O que deu aos mártires e aos confessores a força de sofrer, e sobretudo a força da paz da alma no meio das condições desumanas dos cárceres e dos campos de concentração, foi a Santíssima Eucaristia. Quando lemos os testemunhos das suas vidas, descobrimos também nós, hoje, o exemplo da profundíssima fé no mistério da Santíssima Eucaristia, do ardente amor e da delicada reverência para com este máximo mistério da nossa fé, porque eles sabiam: a Eucaristia é o Senhor. “Dominus est”. E com isto está tudo dito.

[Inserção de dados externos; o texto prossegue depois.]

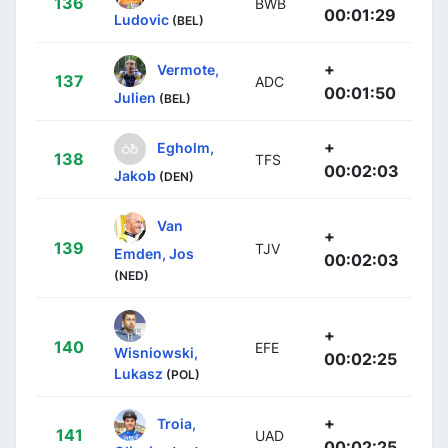
136
BWB
00:01:29
Ludovic
(BEL)
+
Vermote,
137
ADC
00:01:50
Julien
(BEL)
+
Egholm,
138
TFS
00:02:03
Jakob
(DEN)
Van
+
139
TJV
Emden, Jos
00:02:03
(NED)
+
140
EFE
Wisniowski,
00:02:25
Lukasz
(POL)
+
Troia,
141
UAD
00:02:25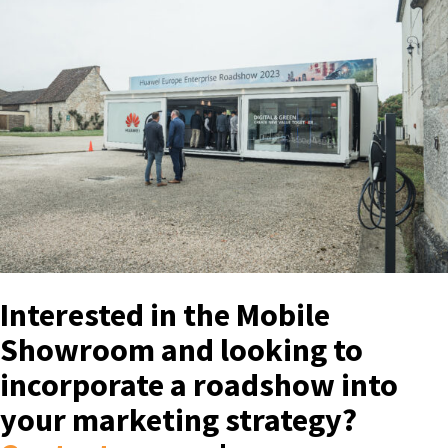
Interested in the Mobile
Showroom and looking to
incorporate a roadshow into
your marketing strategy?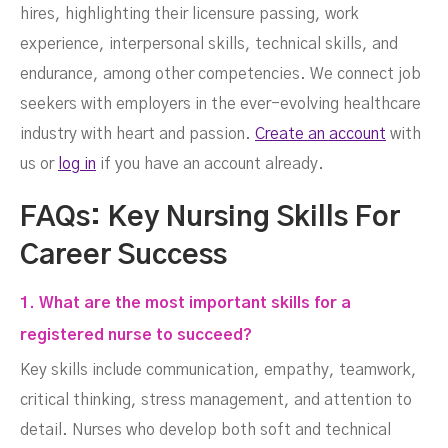
hires, highlighting their licensure passing, work
experience, interpersonal skills, technical skills, and
endurance, among other competencies. We connect job
seekers with employers in the ever-evolving healthcare
industry with heart and passion.
Create an account
with
us or
log in
if you have an account already.
FAQs: Key Nursing Skills For
Career Success
1. What are the most important skills for a
registered nurse to succeed?
Key skills include communication, empathy, teamwork,
critical thinking, stress management, and attention to
detail. Nurses who develop both soft and technical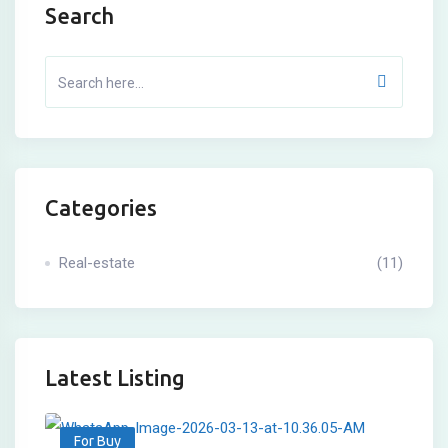
Search
Categories
Real-estate
(11)
Latest Listing
For Buy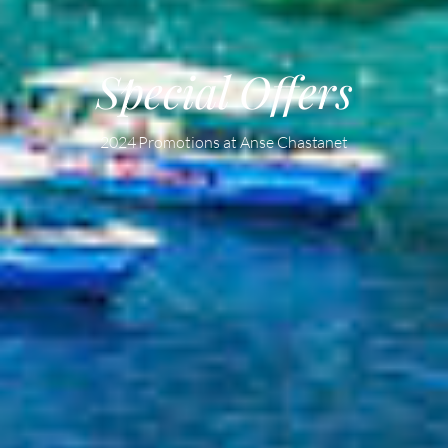
Special Offers
2024 Promotions at Anse Chastanet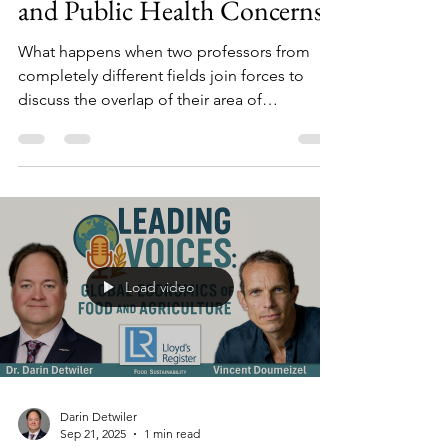
The Headlines: Journalism
and Public Health Concerns
What happens when two professors from
completely different fields join forces to
discuss the overlap of their area of
expertise? In this ‘tag-team’ video lecture,
food safety expert and Northeastern
University professor Dr. Darin Detwiler is
joined by Associate Professor of
Communication Dustin Harp, Ph.D., of UT
Arlington to discuss food safety as it
overlaps with national vs. state / local
Load video
coverage of events, journalism influences,
how to research, and impact on audience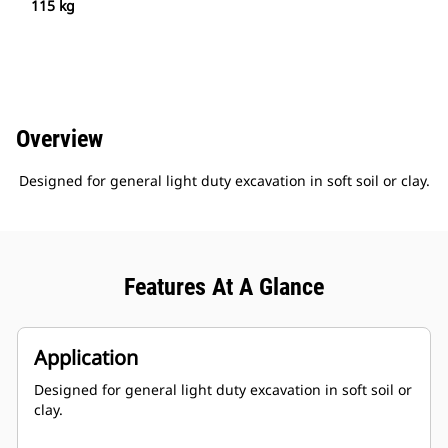
115 kg
Overview
Designed for general light duty excavation in soft soil or clay.
Features At A Glance
Application
Designed for general light duty excavation in soft soil or
clay.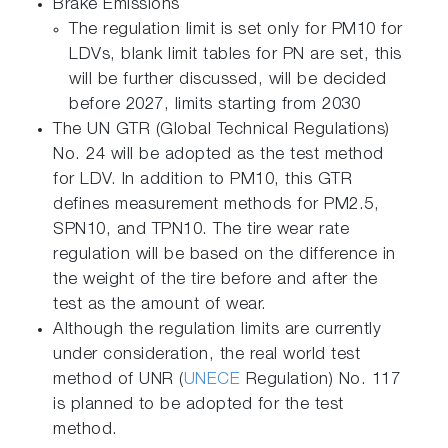
Brake Emissions
The regulation limit is set only for PM10 for
LDVs, blank limit tables for PN are set, this
will be further discussed, will be decided
before 2027, limits starting from 2030
The UN GTR (Global Technical Regulations)
No. 24 will be adopted as the test method
for LDV. In addition to PM10, this GTR
defines measurement methods for PM2.5,
SPN10, and TPN10. The tire wear rate
regulation will be based on the difference in
the weight of the tire before and after the
test as the amount of wear.
Although the regulation limits are currently
under consideration, the real world test
method of UNR (
UNECE
Regulation) No. 117
is planned to be adopted for the test
method.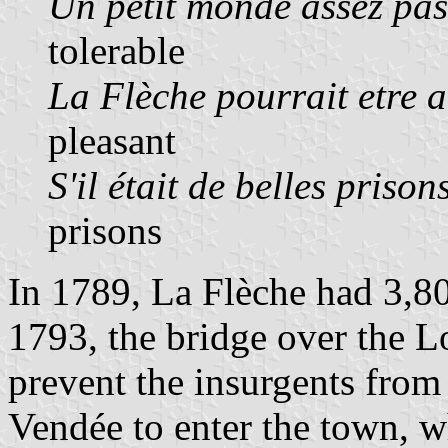
Un petit monde assez pas
tolerable
La Flèche pourrait etre 
pleasant
S'il était de belles prison
prisons
In 1789, La Flèche had 3,80
1793, the bridge over the Lo
prevent the insurgents fro
Vendée to enter the town, w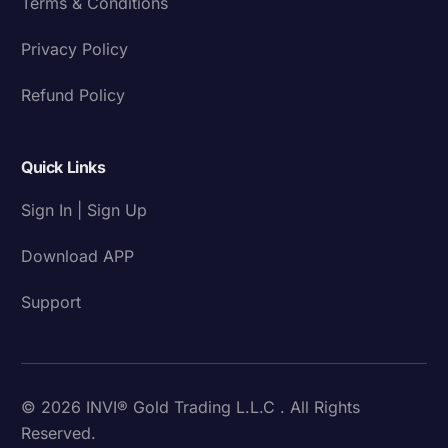
Terms & Conditions
Privacy Policy
Refund Policy
Quick Links
Sign In | Sign Up
Download APP
Support
© 2026 INVI® Gold Trading L.L.C . All Rights
Reserved.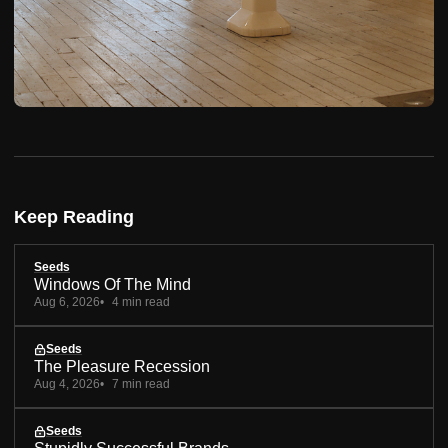
Keep Reading
Seeds
Windows Of The Mind
Aug 6, 2026
4 min read
Seeds
The Pleasure Recession
Aug 4, 2026
7 min read
Seeds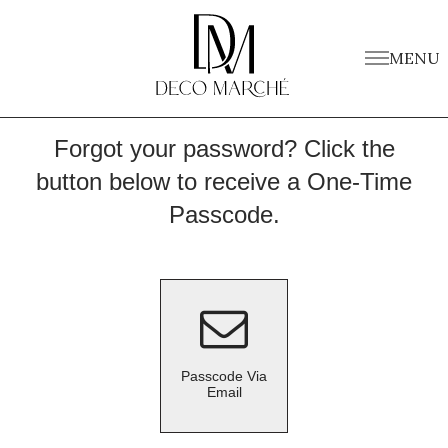
MENU
Forgot your password? Click the
button below to receive a One-Time
Passcode.
Passcode Via
Email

Desejo citar alguns dos confessores de Cristo num dos mais horríveis campos de concentração estalinistas, das ilhas Solovetskin, no Mar Branco. O Pe. Donato Nowitsky escreveu: “Durante muito tempo celebrávamos a santa Missa no sótão, o tempo todo de joelhos, porque era impossível estar de pé. O Pe. Nikolaj ia todos os dias para a capela. Depois de um dia de desgastantes trabalhos forçados, levantou-se as cinco da manhã, tomou uma pequena quantidade de vinho, misturado com uma gota de água, e um pedaço de pão, e correu para a capela. As nossas celebrações da Eucaristia eram momentos de grandes alegrias espirituais. Agradeço a Deus que eu tenha podido estar nas ilhas Solovki. Não raramente experimentei, naquele horrível lugar, o sopro do paraíso e raras e grandes alegrias. Seguimos este princípio: olhar todas as coisas com os olhos da fé e alegrar-nos sempre na consciência de servir a verdade e gozar dela em cada momento».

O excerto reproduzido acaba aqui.